So they just used the Elgin name. 
Does the f2 help determine exact year ?


Sent from my iPhone using Tapatalk


----------



## Mercian (May 1, 2020)

RTulino said:


> Thank you, I found the additional numbers on the bottom which I hope will help. F2 Also curious if you would know back in 1939 was Elgin just a name used and who actually built it.




Hi @RTulino 

Thanks for coming back with the F2. This shows it was a bike built by Westfield, who supplied it Sears to be sold under the brand name Elgin.

As Rustjunkie said, at various times Sears used different manufacturers to produce their Elgin bikes. In the 1930's, Westfield, right at the beginning of the 40's Murray, and postwar Monark. There were overlaps between the manufacturers too as stock sold out and was renewed.

So, D12990 and F2. F2 is the code for the frame manufcturing date, F is 1939, and 2 is February. When the frame was built up into a bike, it received it's serial number, D12990. This is also early 1939 (I see I said late 1939 in my post above, I must have been asleep, sorry!).

So the bike is February to March 1939 made.

(And we'd all like to see pictures if you get the chance).

Best Regards,

Adrian


----------



## RTulino (May 1, 2020)

Wow that’s awesome,I didn’t think I would get all that info. Thank you very much. I will get you pics too. 


Sent from my iPhone using Tapatalk


----------



## rustjunkie (May 1, 2020)

i had a 1939 monark built elgin, i think @bikewhorder has a 1930s monark built oriole, and there are 1930s murray built elgins a-plenty


----------



## RTulino (May 1, 2020)

How’s the value on these, not that I’m selling but just curious. 

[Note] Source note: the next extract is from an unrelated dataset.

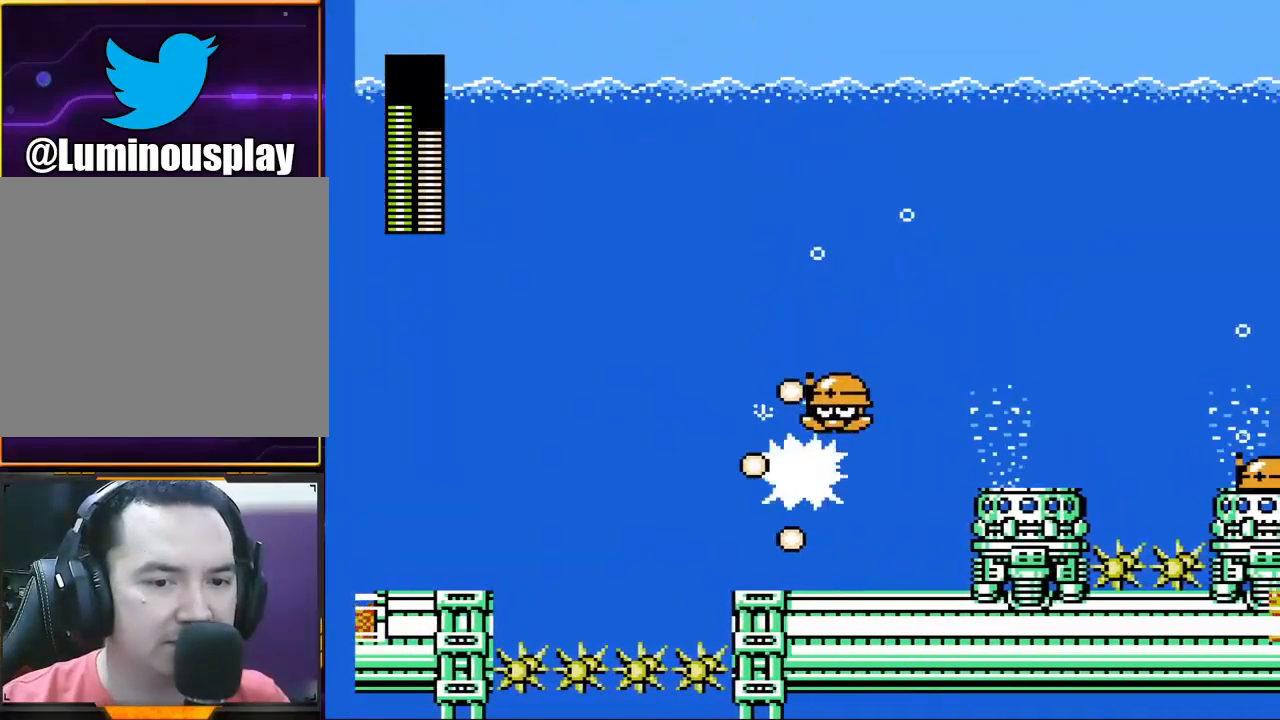
{"buttons": [], "left_stick": "right", "events": [[133, "A", "up"]]}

Sent from my iPhone using Tapatalk


----------



## Freqman1 (May 1, 2020)

RTulino said:


> How’s the value on these, not that I’m selling but just curious.
> 
> 
> Sent from my iPhone using Tapatalk



"I have a red Ford. What's it worth?" Without some good pics who knows. Boys?, girls?, deluxe? condition? a lot of variables affect value. Post some pics and then we can answer some questions. V/r Shawn


----------



## RTulino (May 1, 2020)

Understood !
Thanks again 


Sent from my iPhone using Tapatalk


----------



## Rivnut (May 1, 2020)

"I have a red Ford" hilarious but so apropos.


----------



## Archie Sturmer (May 1, 2020)

My sister had a red  by Mustang, (Ford would not put their own name on it); the red acrylic paint faded to orange. She took it to be repainted again and when she went to pick it up •••

it was repainted ••• Orange!


----------



## Freqman1 (May 2, 2020)

Archie Sturmer said:


> My sister had a red  by Mustang, (Ford would not put their own name on it); the red acrylic paint faded to orange. She took it to be repainted again and when she went to pick it up •••
> 
> it was repainted ••• Orange!



How much are orange ones worth?


----------